* Bitte bearbeiten *
a. Auf welchen Rang setzte das "Fortune"-Magazin Tsai Wan-lin laut dem Textauszug über die Versicherungsbranche Taiwans in seiner Liste von 1989?
b. Womit begründen Beobachter im Textauszug über die Versicherungsbranche Taiwans den Vorwurf, manche Unternehmen hätten ihre Versicherungsnehmer ausgebeutet?
c. Schreiben Sie den Textauszug über die Versicherungsbranche Taiwans nach seinem letzten Satz weiter.

* Zitierter Textauszug *
_ _ _

Vor zwei Jahren verdrängte der Versicherungsriese Tsai Wan-lin (蔡萬霖) den Plastikmagnaten Y.C. Wang (王永慶) von seiner Position als reichster Mann Taiwans. Mehr noch: Vom "Fortune"-Magazin wurde er in dessen 1989er Liste der Reichsten der Welt auf Rang sechs eingestuft. Diese Neuigkeit hat Tsai auf Taiwan in den Mittelpunkt der öffentlichen Aufmerksamkeit gerückt. Die Menschen neideten ihm aber nicht einfach die schnelle Anhäufung all dieser Reichtümer. Die kritischen Blicke galten darüber hinaus dem Versicherungswesen, derjenigen Branche, die dem einstmaligen Gemüsehändler einen derartigen finanziellen Erfolg ermöglicht hat.

Nicht jeder ist ein Bewunderer des Gewerbes. Einige Beobachter behaupten, daß Tsai und Kollegen nicht nur gegenüber Kunden, sondern der ganzen Gesellschaft gegenüber Verfehlungen begangen hätten. Eine der wesentlichen Klagen ist, daß eine Anzahl von Unternehmen ihre Versicherungsnehmer ausgebeutet hätten, indem sie Versicherungsbeiträge bei Spekulationen verwendeten und so ganze Vermögen anhäuften.

Die Gewinne in der Branche sind in den letzten Jahren sprunghaft gestiegen. Während die übrigen Bereiche mit Problemen behaftet blieben, verzeichneten die Lebensversicherer bei den Reingewinnen, die sich im Jahre 1989 auf 515 Millionen US$ beliefen, einen Zuwachs von nahezu 100 Prozent. Wie in den Jahren zuvor kam der Löwenanteil der Gewinne von den massiven Investitionen bei Immobilien und in Aktien. Zum Beispiel erreichten die Investitionen in Immobilien von Tsai's Cathay Life Insurance Co., mit einem Marktanteil von 59 Prozent bei Lebensversicherungen im Jahre 1989 die größte Gesellschaft auf Taiwan, beinahe 30 Prozent der gesamten Kapitaleinlagen von 5,4 Milliarden US$. Das ist weitaus höher als die Obergrenze, die in den meisten entwickelten Ländern festgelegt ist.

_ _ _

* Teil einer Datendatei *
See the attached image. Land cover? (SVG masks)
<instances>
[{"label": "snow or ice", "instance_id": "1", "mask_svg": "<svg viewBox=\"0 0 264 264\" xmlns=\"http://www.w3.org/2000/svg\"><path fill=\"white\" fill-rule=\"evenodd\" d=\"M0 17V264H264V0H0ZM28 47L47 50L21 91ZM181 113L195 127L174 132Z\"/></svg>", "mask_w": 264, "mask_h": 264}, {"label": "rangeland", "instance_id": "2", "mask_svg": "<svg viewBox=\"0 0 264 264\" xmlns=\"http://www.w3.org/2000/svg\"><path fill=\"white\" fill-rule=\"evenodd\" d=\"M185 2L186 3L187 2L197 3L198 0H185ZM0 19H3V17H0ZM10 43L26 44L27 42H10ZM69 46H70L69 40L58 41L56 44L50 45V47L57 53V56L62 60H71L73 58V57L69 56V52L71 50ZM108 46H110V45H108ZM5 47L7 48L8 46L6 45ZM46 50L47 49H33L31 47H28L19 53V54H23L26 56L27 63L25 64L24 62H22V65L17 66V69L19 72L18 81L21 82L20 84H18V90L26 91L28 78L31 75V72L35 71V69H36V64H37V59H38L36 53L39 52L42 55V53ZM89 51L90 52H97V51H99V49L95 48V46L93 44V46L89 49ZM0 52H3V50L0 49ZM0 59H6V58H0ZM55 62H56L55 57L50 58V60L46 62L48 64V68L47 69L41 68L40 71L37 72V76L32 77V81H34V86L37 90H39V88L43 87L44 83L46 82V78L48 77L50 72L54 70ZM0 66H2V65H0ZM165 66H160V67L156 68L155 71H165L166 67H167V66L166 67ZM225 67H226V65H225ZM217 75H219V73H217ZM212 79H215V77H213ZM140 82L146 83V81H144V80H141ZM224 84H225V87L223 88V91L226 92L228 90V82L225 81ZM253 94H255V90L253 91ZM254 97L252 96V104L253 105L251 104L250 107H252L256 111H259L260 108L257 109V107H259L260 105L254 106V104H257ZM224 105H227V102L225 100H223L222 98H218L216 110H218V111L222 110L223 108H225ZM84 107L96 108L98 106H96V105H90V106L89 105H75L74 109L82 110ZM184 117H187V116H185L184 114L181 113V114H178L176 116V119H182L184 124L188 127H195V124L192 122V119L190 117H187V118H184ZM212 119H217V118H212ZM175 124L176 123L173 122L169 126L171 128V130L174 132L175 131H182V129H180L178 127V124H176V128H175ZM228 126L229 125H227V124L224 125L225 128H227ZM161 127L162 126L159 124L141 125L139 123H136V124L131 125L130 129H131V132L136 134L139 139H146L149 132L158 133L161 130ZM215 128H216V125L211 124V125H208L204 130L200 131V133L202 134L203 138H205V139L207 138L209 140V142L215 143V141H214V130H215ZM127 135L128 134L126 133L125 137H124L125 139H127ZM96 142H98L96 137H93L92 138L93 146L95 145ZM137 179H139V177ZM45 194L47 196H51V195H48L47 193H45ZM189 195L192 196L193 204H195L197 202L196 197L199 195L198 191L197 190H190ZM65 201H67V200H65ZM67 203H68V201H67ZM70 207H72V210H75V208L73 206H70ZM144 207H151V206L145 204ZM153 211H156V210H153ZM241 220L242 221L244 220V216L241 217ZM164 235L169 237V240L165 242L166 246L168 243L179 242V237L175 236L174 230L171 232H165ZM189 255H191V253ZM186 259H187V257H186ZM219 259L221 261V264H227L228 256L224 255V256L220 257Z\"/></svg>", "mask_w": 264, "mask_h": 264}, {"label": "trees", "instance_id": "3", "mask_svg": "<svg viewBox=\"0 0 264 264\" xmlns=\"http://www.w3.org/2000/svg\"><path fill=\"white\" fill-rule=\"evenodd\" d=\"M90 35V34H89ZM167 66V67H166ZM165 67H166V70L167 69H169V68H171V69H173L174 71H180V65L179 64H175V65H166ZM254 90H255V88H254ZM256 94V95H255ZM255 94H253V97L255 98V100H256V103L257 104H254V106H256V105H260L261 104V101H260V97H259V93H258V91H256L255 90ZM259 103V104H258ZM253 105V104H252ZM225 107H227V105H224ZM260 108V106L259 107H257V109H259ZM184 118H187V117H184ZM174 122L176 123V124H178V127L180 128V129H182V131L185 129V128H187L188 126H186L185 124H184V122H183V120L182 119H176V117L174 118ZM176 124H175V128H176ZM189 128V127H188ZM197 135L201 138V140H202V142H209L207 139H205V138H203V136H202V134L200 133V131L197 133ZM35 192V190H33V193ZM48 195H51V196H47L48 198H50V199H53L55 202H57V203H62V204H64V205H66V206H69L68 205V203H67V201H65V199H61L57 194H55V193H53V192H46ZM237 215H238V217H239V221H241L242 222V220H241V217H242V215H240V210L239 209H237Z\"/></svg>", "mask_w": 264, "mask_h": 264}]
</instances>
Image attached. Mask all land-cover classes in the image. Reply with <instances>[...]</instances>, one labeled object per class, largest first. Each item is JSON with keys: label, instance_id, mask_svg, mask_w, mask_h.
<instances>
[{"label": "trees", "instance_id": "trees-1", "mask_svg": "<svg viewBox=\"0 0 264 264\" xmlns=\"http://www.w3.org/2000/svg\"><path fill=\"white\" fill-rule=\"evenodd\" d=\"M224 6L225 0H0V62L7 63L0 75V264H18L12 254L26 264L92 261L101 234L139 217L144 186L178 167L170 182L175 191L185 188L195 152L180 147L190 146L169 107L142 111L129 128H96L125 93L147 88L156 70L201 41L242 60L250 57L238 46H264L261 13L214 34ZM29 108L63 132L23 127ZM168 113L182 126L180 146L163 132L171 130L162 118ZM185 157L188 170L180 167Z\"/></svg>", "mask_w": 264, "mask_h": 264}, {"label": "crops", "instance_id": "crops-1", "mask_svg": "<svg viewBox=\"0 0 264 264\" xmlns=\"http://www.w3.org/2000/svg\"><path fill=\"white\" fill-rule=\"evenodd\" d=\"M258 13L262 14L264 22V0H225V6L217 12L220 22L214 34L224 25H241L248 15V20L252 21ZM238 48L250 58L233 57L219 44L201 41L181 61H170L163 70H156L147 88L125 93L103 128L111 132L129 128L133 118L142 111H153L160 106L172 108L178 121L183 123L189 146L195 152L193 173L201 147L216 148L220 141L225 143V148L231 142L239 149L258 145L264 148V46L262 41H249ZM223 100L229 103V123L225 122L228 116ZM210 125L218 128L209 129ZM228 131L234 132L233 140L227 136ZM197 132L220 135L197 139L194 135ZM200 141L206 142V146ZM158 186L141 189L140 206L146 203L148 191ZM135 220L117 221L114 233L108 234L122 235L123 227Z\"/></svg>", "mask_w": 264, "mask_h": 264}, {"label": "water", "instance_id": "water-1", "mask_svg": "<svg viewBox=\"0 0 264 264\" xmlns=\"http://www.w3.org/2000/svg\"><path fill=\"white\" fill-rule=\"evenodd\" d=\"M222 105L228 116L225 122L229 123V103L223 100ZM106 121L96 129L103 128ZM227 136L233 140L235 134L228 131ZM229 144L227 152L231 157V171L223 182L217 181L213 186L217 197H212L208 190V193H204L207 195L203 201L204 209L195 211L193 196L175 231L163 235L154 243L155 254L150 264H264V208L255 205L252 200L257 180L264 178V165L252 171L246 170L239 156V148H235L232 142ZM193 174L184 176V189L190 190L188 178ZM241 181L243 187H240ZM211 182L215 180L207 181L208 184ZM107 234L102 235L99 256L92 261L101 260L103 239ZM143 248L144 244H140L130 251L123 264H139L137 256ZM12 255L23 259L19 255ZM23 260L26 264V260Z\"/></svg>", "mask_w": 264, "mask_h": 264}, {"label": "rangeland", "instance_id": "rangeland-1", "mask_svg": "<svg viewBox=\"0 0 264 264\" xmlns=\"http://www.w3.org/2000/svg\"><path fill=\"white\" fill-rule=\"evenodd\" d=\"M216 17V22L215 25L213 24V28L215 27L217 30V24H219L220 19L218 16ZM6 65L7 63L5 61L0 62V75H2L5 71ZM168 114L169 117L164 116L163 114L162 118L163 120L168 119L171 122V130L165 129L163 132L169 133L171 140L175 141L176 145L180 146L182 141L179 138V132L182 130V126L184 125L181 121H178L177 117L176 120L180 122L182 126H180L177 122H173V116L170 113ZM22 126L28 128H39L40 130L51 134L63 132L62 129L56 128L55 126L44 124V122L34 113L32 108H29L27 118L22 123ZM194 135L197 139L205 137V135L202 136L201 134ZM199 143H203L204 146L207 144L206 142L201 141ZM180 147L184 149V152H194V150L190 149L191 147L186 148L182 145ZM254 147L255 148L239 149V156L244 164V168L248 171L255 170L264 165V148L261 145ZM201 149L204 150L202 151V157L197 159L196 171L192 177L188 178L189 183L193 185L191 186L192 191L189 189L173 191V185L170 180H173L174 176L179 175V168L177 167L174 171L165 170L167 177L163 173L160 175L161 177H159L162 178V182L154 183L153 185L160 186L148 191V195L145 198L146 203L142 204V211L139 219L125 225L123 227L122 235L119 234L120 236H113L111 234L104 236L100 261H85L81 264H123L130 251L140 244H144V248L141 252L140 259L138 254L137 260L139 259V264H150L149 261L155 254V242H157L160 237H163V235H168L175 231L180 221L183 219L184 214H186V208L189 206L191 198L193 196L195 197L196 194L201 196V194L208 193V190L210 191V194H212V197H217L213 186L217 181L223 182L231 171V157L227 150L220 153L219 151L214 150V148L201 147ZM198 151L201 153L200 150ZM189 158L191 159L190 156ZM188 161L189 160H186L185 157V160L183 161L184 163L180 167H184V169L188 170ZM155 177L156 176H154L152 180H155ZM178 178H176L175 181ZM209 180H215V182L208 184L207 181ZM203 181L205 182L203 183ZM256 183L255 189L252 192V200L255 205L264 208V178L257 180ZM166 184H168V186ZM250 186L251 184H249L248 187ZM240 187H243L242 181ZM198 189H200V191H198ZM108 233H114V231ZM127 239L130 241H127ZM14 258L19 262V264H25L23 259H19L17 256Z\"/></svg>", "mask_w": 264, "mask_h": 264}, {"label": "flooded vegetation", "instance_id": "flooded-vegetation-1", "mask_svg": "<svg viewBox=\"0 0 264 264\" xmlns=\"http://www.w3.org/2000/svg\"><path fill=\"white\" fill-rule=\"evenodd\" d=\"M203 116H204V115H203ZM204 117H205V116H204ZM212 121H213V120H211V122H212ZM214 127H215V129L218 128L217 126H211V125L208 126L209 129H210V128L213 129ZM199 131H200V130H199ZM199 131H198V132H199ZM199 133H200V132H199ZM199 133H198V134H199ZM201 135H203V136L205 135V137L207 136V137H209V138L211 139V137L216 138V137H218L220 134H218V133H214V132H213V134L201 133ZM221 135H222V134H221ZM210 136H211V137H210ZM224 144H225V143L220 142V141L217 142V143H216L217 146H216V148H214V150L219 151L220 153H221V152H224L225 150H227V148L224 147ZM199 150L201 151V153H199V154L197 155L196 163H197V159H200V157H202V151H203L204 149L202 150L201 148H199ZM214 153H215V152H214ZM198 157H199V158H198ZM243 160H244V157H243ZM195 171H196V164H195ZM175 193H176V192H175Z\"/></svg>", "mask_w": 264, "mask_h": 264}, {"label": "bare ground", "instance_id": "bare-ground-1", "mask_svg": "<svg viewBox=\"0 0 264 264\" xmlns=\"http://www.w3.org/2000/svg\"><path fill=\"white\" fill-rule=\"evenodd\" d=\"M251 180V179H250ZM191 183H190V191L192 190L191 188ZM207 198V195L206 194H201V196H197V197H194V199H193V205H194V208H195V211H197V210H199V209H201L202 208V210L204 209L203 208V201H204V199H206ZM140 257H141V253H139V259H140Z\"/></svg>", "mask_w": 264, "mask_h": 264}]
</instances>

_ _ _

* Antworten der Reihe nach *
a. Auf Rang sechs der Reichsten der Welt.

b. Die Unternehmen hätten die Versicherungsbeiträge für Spekulationen verwendet. Auf diese Weise hätten sie ganze Vermögen angehäuft.

c.
Daß Preise für Grundstücke und Fertigbauten seit 1986 mindestens um das Dreifache gestiegen sind, ist weitestgehend ein Ergebnis der riesigen Investitionen, die die Versicherer in Immobilien getätigt haben - und ihrer systematischen und kompromißlosen Manipulation des Marktes. Kometenhafte Teuerungsraten haben bedenkliche soziale und wirtschaftliche Probleme verursacht. Nicht nur, daß sich für viele Leute der Traum von einer Eigentumswohnung zerschlagen hat. Die Produktionskosten haben sich für die Hersteller erhöht, und das bringt eine wachsende Zahl von ihnen dazu, ihre Betriebe ins Ausland zu verlegen.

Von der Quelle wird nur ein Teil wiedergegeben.